Ovarian cancer risk & birth control pills
Many studies have shown a direct correlation between the use of birth control pills and a reduction in the risk of ovarian cancer. The reduction increases with the duration of time that birth control pills are taken.
An analysis of several studies shows that a woman who has taken birth control pills for one year decreases her risk of ovarian cancer by 10 to 12 percent, and after being on the pill for five years the risk for ovarian cancer is cut in half.
Studies to determine whether the positive effects are related to the type of birth control pill taken (the older combination form or the newer low-dose form) have mixed results, but both appear to be beneficial in reducing ovarian cancer risk.
Uterine cancer risk & birth control pills
Using birth control pills reduces the risk of uterine cancer, also known as endometrial cancer. The lowered risk is greatest among women who have been on the pill longer. This reduced risk of uterine cancer extends for at least 10 years after a woman stops taking birth control pills.

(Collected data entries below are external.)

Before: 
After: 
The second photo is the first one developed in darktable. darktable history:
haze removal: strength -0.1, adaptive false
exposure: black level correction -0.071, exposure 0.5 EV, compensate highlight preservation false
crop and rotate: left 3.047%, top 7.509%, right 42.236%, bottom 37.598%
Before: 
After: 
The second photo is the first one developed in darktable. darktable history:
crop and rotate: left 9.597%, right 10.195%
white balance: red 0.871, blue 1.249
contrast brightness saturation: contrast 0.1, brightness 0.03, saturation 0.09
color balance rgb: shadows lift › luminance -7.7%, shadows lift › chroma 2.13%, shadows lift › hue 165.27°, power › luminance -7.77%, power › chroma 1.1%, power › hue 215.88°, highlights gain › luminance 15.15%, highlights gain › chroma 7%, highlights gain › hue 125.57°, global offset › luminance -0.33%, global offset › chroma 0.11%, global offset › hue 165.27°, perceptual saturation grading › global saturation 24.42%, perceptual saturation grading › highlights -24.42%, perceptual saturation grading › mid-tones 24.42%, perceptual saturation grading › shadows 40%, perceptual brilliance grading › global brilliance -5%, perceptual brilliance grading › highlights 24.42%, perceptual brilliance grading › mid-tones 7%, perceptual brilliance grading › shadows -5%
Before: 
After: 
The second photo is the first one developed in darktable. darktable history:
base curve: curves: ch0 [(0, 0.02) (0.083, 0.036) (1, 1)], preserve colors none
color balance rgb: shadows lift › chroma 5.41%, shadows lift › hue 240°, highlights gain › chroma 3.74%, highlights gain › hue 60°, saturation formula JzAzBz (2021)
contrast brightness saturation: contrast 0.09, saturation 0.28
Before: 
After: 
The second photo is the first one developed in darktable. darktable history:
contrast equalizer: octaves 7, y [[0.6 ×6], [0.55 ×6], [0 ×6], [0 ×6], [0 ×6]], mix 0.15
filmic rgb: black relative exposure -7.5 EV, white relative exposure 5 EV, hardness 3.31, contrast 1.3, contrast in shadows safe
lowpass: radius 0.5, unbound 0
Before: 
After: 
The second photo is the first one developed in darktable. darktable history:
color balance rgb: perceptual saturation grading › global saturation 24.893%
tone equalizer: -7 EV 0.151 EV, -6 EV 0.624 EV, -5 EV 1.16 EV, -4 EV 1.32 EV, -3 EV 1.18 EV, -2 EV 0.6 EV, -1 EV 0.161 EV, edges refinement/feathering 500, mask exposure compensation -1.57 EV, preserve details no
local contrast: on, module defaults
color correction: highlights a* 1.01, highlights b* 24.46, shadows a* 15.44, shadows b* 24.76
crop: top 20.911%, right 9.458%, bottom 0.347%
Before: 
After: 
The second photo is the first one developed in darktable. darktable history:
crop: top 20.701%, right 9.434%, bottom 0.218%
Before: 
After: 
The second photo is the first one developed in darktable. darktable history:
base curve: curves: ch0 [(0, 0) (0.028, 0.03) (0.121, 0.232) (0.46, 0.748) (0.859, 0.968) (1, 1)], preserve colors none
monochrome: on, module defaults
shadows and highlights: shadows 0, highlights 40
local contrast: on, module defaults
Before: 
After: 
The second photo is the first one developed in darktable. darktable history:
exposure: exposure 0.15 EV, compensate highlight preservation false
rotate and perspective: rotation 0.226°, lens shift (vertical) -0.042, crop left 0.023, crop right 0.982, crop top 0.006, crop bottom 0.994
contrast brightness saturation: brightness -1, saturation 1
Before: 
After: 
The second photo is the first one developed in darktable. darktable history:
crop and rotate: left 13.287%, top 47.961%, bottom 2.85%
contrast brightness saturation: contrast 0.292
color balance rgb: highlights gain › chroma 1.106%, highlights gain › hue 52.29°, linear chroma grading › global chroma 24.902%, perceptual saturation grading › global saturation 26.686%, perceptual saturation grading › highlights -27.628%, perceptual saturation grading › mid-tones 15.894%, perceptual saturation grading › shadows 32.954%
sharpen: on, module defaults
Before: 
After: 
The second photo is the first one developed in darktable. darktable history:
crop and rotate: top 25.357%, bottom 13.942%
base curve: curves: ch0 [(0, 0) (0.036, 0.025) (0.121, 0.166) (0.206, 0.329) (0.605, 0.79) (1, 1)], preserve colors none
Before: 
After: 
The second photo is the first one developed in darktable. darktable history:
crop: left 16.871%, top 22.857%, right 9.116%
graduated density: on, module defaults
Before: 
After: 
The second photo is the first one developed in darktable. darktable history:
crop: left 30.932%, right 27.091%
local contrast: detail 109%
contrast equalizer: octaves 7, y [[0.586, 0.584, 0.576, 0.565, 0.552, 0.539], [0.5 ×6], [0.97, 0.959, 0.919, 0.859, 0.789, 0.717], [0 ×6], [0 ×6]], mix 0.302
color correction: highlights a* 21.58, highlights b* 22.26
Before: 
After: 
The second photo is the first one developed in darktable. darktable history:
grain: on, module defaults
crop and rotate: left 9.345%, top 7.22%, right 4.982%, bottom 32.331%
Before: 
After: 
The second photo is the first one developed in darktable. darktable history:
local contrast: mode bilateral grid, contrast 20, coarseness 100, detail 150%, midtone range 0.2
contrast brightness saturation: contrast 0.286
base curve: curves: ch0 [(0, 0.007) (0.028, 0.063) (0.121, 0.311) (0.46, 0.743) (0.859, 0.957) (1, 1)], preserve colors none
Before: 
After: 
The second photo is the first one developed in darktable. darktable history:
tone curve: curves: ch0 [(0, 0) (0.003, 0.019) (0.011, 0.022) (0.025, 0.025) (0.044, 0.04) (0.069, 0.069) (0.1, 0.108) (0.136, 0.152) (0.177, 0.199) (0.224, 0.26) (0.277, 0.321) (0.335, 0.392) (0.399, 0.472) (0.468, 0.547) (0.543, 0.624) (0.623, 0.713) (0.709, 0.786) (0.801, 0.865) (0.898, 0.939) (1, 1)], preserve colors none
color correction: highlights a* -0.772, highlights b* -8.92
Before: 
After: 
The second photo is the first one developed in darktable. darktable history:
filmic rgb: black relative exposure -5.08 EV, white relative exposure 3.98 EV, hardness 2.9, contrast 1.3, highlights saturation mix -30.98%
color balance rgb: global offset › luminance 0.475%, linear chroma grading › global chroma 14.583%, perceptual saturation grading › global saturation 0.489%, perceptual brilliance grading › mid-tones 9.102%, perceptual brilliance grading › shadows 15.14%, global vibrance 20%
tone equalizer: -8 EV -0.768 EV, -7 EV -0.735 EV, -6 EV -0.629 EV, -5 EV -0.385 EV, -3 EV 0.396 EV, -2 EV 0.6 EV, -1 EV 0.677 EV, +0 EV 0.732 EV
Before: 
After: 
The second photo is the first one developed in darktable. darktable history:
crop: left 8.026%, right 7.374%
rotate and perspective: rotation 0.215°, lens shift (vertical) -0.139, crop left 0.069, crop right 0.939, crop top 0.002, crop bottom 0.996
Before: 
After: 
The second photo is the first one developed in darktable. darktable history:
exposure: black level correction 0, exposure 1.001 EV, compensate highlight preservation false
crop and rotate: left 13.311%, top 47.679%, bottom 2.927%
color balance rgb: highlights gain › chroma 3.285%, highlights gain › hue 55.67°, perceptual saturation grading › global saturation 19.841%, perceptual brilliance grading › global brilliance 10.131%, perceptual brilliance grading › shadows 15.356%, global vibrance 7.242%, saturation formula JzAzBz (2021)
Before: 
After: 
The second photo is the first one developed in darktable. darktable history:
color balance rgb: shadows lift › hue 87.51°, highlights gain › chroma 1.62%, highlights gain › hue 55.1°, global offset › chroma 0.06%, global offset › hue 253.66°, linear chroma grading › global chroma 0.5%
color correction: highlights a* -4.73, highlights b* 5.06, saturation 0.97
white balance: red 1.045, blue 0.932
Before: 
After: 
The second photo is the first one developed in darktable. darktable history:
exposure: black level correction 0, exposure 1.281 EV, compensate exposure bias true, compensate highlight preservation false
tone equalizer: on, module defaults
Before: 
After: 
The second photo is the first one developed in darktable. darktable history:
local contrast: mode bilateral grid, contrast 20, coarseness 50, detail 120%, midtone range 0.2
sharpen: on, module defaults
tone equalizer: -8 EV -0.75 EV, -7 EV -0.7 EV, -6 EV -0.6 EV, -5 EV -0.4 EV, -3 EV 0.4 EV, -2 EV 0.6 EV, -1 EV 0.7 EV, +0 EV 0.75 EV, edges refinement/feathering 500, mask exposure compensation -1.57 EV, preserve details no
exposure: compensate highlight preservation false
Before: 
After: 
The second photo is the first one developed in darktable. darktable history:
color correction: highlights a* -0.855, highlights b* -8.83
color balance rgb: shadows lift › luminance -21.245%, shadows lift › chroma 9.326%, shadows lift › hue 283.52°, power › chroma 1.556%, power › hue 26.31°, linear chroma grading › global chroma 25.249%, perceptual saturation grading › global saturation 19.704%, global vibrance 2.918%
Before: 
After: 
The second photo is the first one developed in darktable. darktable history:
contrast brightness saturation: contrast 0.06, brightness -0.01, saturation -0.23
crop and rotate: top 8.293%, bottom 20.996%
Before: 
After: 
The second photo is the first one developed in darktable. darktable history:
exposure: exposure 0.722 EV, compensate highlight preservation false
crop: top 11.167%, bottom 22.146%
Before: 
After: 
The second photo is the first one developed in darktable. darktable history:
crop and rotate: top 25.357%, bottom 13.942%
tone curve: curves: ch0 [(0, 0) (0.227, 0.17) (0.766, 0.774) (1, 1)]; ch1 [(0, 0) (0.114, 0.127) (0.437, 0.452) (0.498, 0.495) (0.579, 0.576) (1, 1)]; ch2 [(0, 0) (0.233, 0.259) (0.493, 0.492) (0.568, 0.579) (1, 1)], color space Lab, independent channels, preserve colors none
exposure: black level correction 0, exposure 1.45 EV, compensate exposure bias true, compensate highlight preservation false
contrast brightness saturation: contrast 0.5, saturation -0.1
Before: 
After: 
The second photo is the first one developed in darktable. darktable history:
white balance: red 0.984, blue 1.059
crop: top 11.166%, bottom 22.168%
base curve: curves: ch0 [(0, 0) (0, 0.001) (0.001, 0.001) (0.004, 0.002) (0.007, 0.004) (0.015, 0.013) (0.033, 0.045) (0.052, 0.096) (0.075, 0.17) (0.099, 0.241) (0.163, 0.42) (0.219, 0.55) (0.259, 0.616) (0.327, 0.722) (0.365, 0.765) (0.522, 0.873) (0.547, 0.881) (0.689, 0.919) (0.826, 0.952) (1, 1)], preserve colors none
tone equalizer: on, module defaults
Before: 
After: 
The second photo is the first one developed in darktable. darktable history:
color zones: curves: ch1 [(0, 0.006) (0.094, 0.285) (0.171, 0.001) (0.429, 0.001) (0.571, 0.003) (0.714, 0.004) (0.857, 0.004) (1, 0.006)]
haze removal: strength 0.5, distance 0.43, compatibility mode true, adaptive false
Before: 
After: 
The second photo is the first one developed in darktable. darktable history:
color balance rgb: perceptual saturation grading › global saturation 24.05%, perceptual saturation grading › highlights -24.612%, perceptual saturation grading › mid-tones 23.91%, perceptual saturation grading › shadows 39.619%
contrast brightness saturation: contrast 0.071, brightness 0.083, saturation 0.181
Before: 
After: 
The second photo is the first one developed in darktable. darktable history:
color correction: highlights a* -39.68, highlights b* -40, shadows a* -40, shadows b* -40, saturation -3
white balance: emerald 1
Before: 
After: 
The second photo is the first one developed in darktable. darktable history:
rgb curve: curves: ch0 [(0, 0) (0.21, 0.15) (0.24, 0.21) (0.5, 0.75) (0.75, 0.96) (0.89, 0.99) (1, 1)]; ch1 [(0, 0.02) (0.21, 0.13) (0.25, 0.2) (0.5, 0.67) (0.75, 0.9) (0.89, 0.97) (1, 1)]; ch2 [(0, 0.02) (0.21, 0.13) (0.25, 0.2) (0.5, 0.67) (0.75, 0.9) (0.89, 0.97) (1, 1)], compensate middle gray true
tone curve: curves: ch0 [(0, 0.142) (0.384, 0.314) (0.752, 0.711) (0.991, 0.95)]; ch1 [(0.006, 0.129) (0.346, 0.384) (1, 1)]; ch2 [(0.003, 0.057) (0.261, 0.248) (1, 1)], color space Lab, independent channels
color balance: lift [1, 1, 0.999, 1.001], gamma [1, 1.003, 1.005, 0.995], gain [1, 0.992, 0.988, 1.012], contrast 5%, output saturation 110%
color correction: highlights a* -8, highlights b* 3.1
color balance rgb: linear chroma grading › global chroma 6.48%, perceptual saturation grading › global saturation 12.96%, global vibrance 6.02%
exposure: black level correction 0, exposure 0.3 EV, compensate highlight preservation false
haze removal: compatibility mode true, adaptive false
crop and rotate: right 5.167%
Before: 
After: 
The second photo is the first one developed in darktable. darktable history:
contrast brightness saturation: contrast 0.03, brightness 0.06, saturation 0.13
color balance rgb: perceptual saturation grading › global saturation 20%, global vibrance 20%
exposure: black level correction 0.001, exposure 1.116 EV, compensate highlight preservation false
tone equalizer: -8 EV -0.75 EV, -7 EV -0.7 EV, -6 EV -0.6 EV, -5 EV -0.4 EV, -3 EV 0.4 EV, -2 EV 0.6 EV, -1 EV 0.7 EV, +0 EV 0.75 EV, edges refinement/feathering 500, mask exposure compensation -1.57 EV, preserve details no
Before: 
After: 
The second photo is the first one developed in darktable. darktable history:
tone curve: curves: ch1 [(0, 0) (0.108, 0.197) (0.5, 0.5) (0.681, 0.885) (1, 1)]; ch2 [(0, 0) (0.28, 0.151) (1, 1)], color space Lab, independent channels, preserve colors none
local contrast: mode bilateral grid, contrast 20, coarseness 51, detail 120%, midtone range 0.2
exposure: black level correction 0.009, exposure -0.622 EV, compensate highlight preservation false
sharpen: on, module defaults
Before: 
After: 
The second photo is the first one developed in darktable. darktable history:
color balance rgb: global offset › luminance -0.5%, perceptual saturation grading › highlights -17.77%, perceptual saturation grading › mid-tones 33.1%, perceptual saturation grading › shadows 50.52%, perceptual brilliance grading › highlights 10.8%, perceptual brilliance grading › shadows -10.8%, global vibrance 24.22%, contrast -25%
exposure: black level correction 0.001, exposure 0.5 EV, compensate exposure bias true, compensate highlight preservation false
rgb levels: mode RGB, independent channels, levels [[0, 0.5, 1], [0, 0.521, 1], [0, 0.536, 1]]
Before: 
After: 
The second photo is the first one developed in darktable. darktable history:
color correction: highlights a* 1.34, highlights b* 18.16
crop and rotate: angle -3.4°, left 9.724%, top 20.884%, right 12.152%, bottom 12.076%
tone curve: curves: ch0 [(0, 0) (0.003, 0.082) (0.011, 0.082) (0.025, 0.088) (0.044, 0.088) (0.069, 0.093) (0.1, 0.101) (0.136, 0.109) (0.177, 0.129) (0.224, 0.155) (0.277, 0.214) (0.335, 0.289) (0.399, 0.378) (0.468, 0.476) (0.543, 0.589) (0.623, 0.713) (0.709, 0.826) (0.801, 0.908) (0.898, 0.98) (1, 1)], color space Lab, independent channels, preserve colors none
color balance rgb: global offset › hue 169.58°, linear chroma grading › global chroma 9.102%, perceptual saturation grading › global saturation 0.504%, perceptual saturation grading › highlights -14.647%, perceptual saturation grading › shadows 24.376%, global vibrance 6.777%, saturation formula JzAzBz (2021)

Should I use birth control pills if I have cancer?
Women who have had or currently have breast cancer should not take birth control pills. Women who have uterine cancer also should not take birth control pills. The hormones in birth control pills have a negative effect on some cancer tumors. It is best for women with any form of cancer to consult their physician about taking birth control pills.
Women who are receiving chemotherapy treatment for cancer do not want to get pregnant, as chemotherapy drugs can harm a developing baby. They should consult their physician to see if they can take birth control pills or discuss what method of birth control would be most effective.
Should I use other estrogen-based birth control devices if I have breast cancer?
Not without consulting your physician. Birth control implants, patches, injections and vaginal rings that deliver estrogen to prevent conception may not be safe for a woman who has or has had breast cancer. Your physician will know whether these types of birth control are right for you.